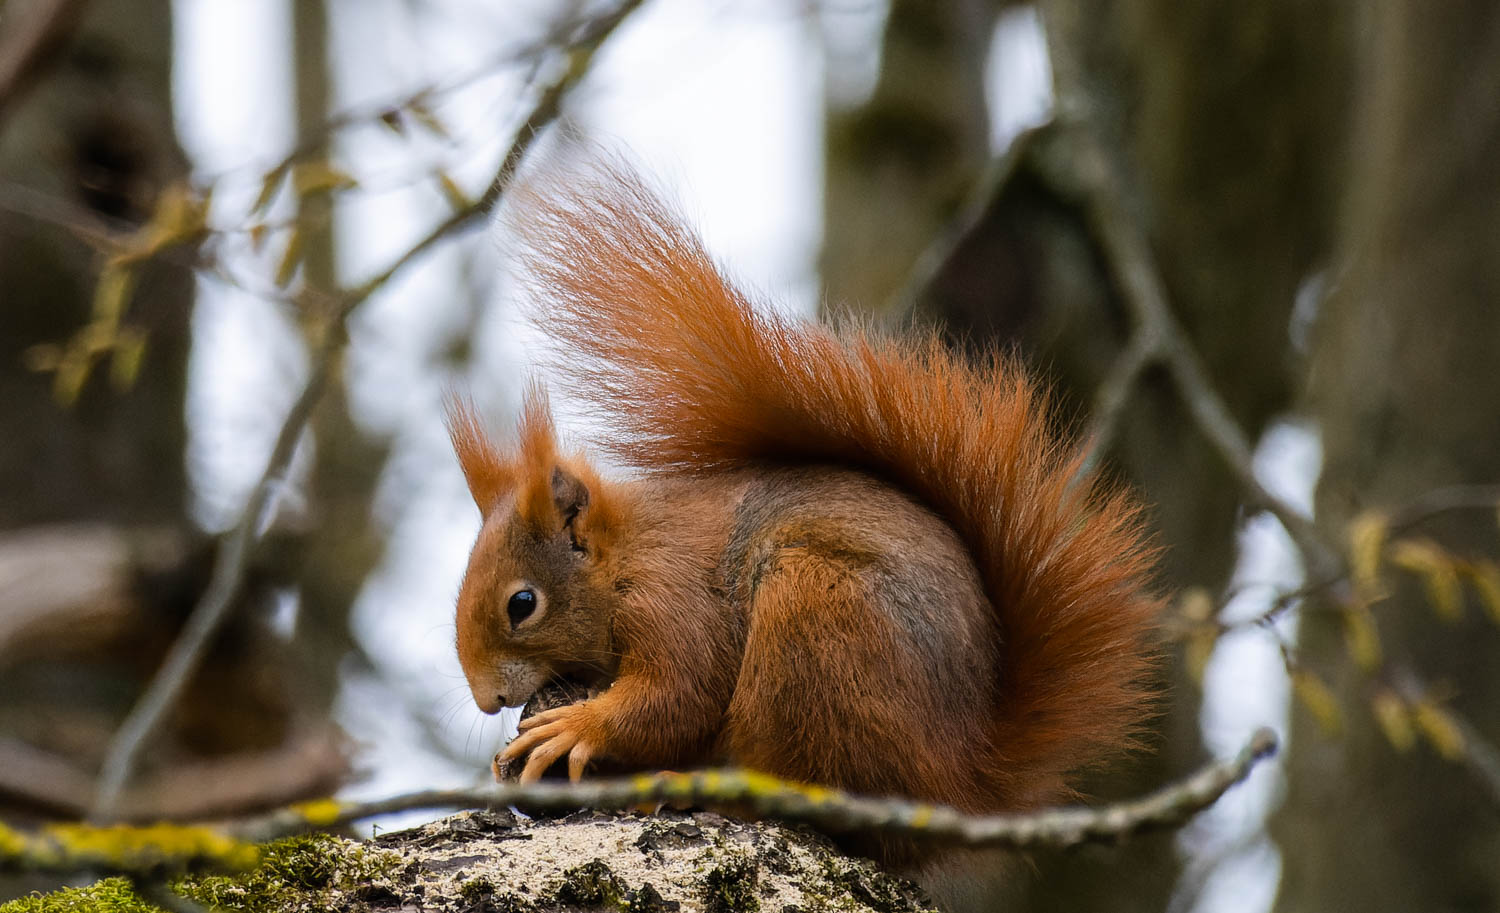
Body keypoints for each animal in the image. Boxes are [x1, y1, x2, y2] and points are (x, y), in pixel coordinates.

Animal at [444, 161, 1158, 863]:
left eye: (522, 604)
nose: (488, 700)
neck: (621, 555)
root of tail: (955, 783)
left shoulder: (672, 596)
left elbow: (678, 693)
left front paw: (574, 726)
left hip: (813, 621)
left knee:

--------

[WHAT NEEDS TO BE DONE] Your task is to reproduce all of the material exactly. The pictures stay out.

[EXERCISE ANSWER]
Body keypoints for each animal in the image. Boxes are [x1, y1, x2, y2] and points are (x, y), in pixel coordinates.

Animal at [444, 161, 1158, 863]:
left eye: (522, 604)
nose: (488, 700)
neck: (621, 555)
root of tail: (955, 783)
left shoulder: (672, 596)
left elbow: (678, 693)
left front paw: (574, 726)
left hip: (813, 621)
left knee:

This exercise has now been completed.